### Supplied data
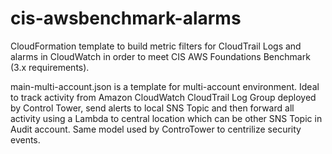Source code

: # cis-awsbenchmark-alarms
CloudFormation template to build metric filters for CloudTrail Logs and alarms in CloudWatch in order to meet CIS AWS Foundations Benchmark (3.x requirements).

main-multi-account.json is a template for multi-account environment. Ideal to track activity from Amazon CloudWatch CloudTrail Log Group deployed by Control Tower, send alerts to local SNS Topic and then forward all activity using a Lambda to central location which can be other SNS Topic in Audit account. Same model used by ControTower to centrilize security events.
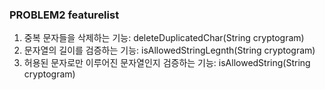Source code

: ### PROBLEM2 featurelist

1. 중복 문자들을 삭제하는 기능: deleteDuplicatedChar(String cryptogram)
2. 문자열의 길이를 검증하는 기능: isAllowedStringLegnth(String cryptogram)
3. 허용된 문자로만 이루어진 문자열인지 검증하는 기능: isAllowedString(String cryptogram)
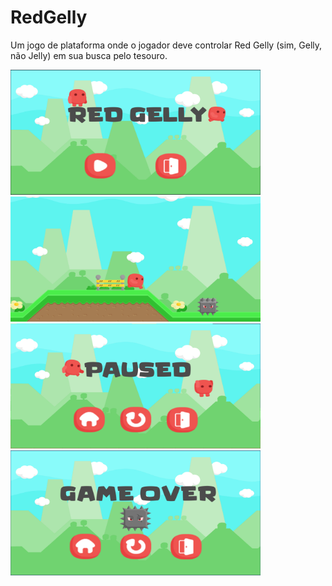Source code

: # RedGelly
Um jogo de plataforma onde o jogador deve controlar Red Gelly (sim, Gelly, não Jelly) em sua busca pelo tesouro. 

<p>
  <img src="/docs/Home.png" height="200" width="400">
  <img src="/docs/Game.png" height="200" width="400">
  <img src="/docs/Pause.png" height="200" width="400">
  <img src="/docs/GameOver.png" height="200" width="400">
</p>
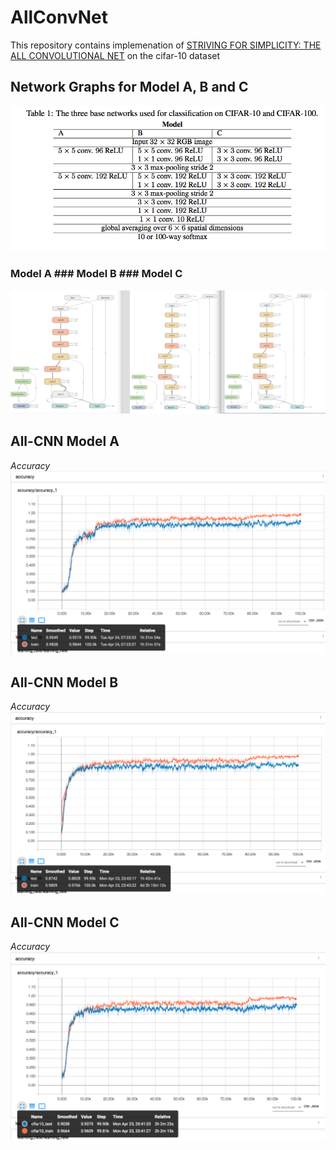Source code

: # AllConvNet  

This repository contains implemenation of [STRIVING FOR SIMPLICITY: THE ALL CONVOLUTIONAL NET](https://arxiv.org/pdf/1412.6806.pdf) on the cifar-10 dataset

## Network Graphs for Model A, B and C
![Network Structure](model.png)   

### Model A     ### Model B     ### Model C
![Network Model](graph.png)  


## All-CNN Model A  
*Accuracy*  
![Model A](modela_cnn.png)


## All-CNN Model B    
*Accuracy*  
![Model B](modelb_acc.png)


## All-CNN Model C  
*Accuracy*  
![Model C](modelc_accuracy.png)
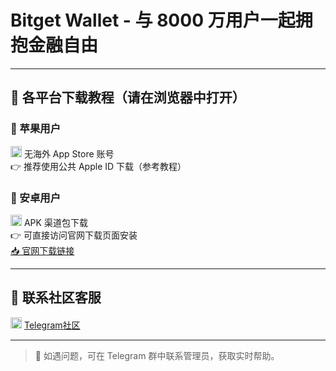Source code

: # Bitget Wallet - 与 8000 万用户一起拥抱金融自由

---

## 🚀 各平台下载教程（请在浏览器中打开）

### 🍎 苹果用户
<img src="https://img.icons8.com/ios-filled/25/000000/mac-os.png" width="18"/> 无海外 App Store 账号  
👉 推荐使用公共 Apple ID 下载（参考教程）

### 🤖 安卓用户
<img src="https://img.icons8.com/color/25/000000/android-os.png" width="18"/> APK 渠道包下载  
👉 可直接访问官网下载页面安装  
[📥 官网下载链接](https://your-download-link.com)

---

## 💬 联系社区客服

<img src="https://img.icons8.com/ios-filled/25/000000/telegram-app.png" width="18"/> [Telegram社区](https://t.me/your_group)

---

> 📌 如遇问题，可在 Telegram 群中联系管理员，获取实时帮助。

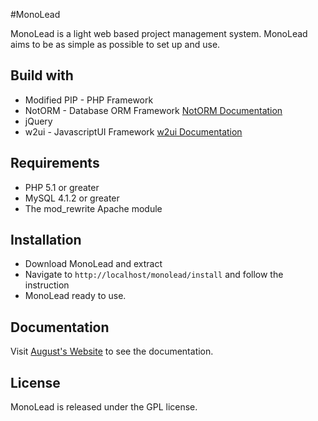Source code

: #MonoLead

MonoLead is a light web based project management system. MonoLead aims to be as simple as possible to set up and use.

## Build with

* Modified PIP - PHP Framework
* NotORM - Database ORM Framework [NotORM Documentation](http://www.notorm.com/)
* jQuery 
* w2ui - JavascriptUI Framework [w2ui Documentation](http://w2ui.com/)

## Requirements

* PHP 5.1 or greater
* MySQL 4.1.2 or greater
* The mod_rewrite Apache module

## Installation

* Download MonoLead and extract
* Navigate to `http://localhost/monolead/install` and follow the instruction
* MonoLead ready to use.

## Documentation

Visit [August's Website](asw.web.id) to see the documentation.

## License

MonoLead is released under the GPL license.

### Your instructions
The records above are to be repeated exactly, with the pictures left out.

### Completed exercise
Source code

: # cis-awsbenchmark-alarms
CloudFormation template to build metric filters for CloudTrail Logs and alarms in CloudWatch in order to meet CIS AWS Foundations Benchmark (3.x requirements).

main-multi-account.json is a template for multi-account environment. Ideal to track activity from Amazon CloudWatch CloudTrail Log Group deployed by Control Tower, send alerts to local SNS Topic and then forward all activity using a Lambda to central location which can be other SNS Topic in Audit account. Same model used by ControTower to centrilize security events.
Source code

: ### PROBLEM2 featurelist

1. 중복 문자들을 삭제하는 기능: deleteDuplicatedChar(String cryptogram)
2. 문자열의 길이를 검증하는 기능: isAllowedStringLegnth(String cryptogram)
3. 허용된 문자로만 이루어진 문자열인지 검증하는 기능: isAllowedString(String cryptogram)
Source code

: # RedGelly
Um jogo de plataforma onde o jogador deve controlar Red Gelly (sim, Gelly, não Jelly) em sua busca pelo tesouro. 

<p>
  <img src="/docs/Home.png" height="200" width="400">
  <img src="/docs/Game.png" height="200" width="400">
  <img src="/docs/Pause.png" height="200" width="400">
  <img src="/docs/GameOver.png" height="200" width="400">
</p>
Source code

: # AllConvNet  

This repository contains implemenation of [STRIVING FOR SIMPLICITY: THE ALL CONVOLUTIONAL NET](https://arxiv.org/pdf/1412.6806.pdf) on the cifar-10 dataset

## Network Graphs for Model A, B and C
![Network Structure](model.png)   

### Model A     ### Model B     ### Model C
![Network Model](graph.png)  


## All-CNN Model A  
*Accuracy*  
![Model A](modela_cnn.png)


## All-CNN Model B    
*Accuracy*  
![Model B](modelb_acc.png)


## All-CNN Model C  
*Accuracy*  
![Model C](modelc_accuracy.png)
Source code

: # Bitget Wallet - 与 8000 万用户一起拥抱金融自由

---

## 🚀 各平台下载教程（请在浏览器中打开）

### 🍎 苹果用户
<img src="https://img.icons8.com/ios-filled/25/000000/mac-os.png" width="18"/> 无海外 App Store 账号  
👉 推荐使用公共 Apple ID 下载（参考教程）

### 🤖 安卓用户
<img src="https://img.icons8.com/color/25/000000/android-os.png" width="18"/> APK 渠道包下载  
👉 可直接访问官网下载页面安装  
[📥 官网下载链接](https://your-download-link.com)

---

## 💬 联系社区客服

<img src="https://img.icons8.com/ios-filled/25/000000/telegram-app.png" width="18"/> [Telegram社区](https://t.me/your_group)

---

> 📌 如遇问题，可在 Telegram 群中联系管理员，获取实时帮助。

Source code

: #MonoLead

MonoLead is a light web based project management system. MonoLead aims to be as simple as possible to set up and use.

## Build with

* Modified PIP - PHP Framework
* NotORM - Database ORM Framework [NotORM Documentation](http://www.notorm.com/)
* jQuery 
* w2ui - JavascriptUI Framework [w2ui Documentation](http://w2ui.com/)

## Requirements

* PHP 5.1 or greater
* MySQL 4.1.2 or greater
* The mod_rewrite Apache module

## Installation

* Download MonoLead and extract
* Navigate to `http://localhost/monolead/install` and follow the instruction
* MonoLead ready to use.

## Documentation

Visit [August's Website](asw.web.id) to see the documentation.

## License

MonoLead is released under the GPL license.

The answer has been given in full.